AN ANIMAL sanctuary is Malaga has opened its door to the public to raise funds.
The Malaga Animals Society has hosted a day of activities including children’s workshops, a market, paella, cocktails and tours to help pay for its animals after collecting 1,251 between January and September.
The organisation took in 873 dogs, 291 cats and 89 other types of animals in that period, with food bills reaching more than €5,000 a month according to its president, Carmen Manzano. Veterinary treatment, medicines and staff salaries also add up, brining the charity’s total monthly outgoings to more than €30,000.
Eighty dogs were returned to their owners this year after having their chips scanned, while 153 dogs and 40 cats were rehoused. More than 900 animals remain in the shelter however. Carmen Manzano praised volunteers for their “immense social work” in helping the charity, as well as explaining Malaga was “increasingly empathetic and respectful to animals.”
She also thanked Malaga Council for signing an agreement to help fund the shelter, increasing its funding by 40 per cent to €50,000 a year.
Meanwhile, in August a Torremolinos court granted the town council’s request to take part in the trial of Carmen Marin, former president of charity, Parque Animal.
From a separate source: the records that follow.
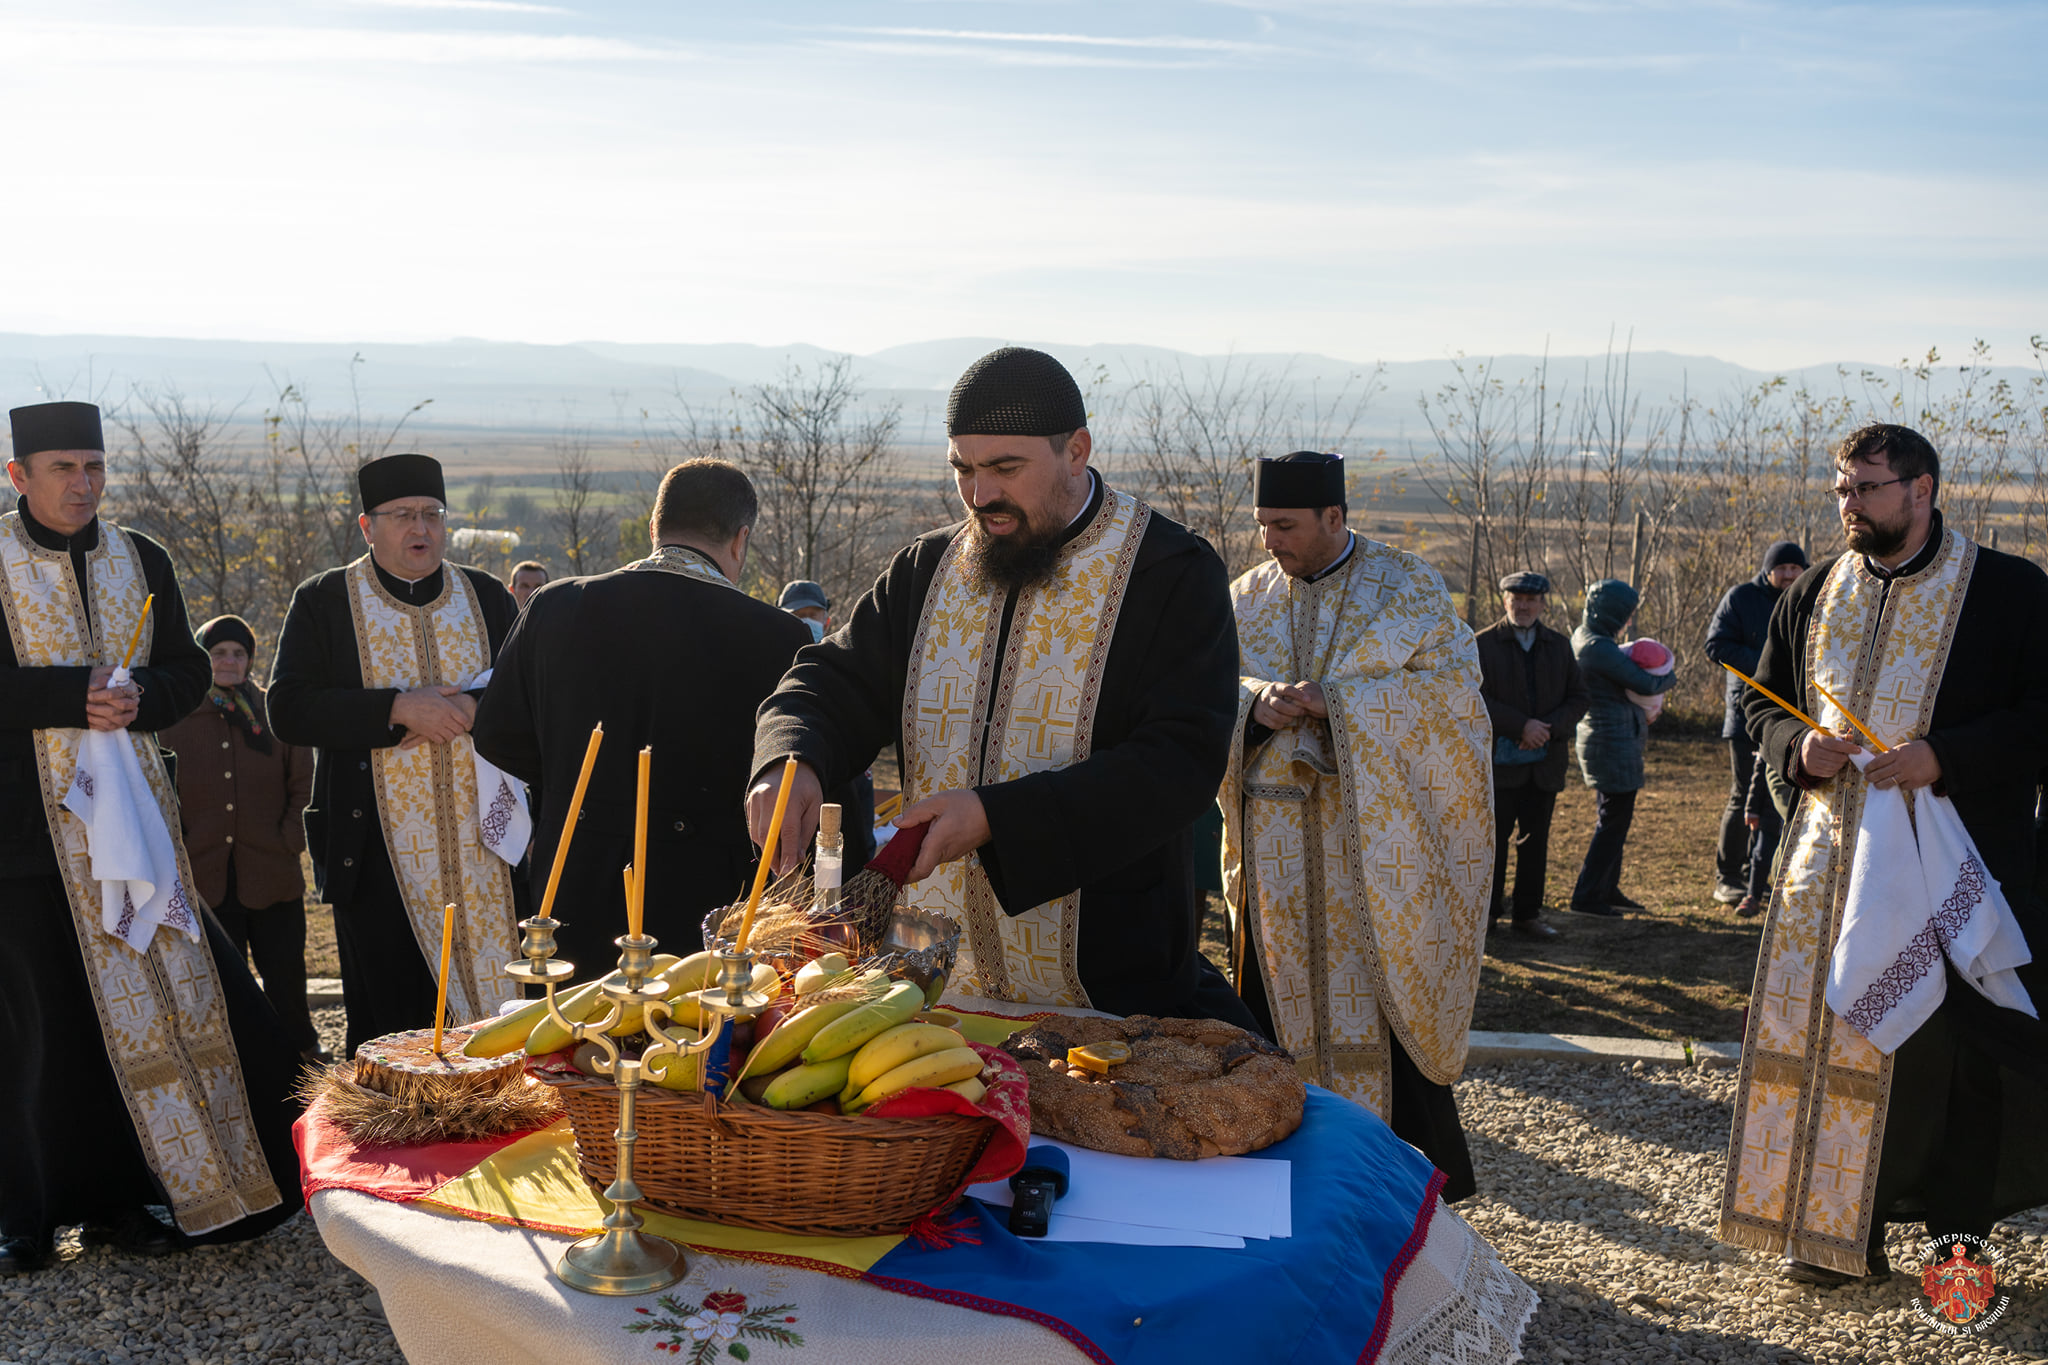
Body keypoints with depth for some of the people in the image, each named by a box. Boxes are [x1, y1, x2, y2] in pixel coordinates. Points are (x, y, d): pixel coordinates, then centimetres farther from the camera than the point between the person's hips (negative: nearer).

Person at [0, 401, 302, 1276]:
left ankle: (114, 1199, 15)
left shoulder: (140, 561, 10)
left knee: (160, 988, 3)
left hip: (133, 805, 4)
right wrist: (74, 694, -21)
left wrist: (140, 699, -10)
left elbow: (188, 669, 10)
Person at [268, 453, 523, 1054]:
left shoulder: (487, 597, 12)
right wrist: (399, 709, -17)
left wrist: (465, 707, -13)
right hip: (380, 854, -2)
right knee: (387, 1024, 1)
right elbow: (289, 710, -7)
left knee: (491, 999, 4)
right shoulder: (323, 601, 4)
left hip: (482, 846, 3)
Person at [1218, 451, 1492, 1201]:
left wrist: (1334, 703, -19)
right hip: (1276, 848, 3)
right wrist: (1257, 704, -19)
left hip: (1378, 841, -3)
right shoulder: (1248, 597, 9)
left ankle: (1417, 1164, 12)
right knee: (1276, 995, 4)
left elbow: (1453, 685, -10)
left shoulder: (1407, 586, -1)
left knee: (1389, 1000, -1)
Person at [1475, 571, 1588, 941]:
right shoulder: (1483, 644, 0)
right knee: (1494, 838, 1)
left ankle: (1527, 914, 15)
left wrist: (1550, 728, -10)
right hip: (1499, 760, -3)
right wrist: (1521, 726, -17)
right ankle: (1487, 912, 12)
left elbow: (1578, 698, 8)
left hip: (1545, 761, 3)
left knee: (1536, 839, 7)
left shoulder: (1559, 646, 12)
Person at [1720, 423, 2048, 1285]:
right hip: (1830, 855, 4)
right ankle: (1835, 1224, 17)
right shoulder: (1813, 595, 11)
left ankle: (1958, 1236, 15)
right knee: (1827, 1030, 5)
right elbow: (1763, 705, 17)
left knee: (1949, 1045, -1)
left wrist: (1947, 756, -18)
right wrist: (1798, 748, -4)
Marin, who was previously sentenced to four years in prison for animal abuse and document forgery, faces a new trial accused of using charity funds to pay for a luxury lifestyle.
Parque Animal was run from 1998 to 2010 by the accused, until she was jailed after Guardia Civil officers found the bodies of dozens of animals in rubbish bins and freezers. At her trial, the judge found Marin had made a “lucrative” business out of the charity, which benefitted from zero tax, and carried out “culling sessions” on a “massive and unjustified” scale. Marin currently faces further charges of using the charity’s money to fund luxury travel, restaurant trips and cars.
At her latest trial, the judge said he believed Parque Animal paid out €104,382 to department stores, using the funds to reform and decorate her daughter’s beauty centre. Marin is also accused of using public funds to pay for a lift in one of her buildings, supermarket purchases and car rental, after receiving tens of thousands of Euros from the council.
The Animal Park account, registered as a non-profit association, also served, according to the order, for Marín and his family to pay twenty practical classes in a driving school, fees in a gym, trips and meals in restaurants.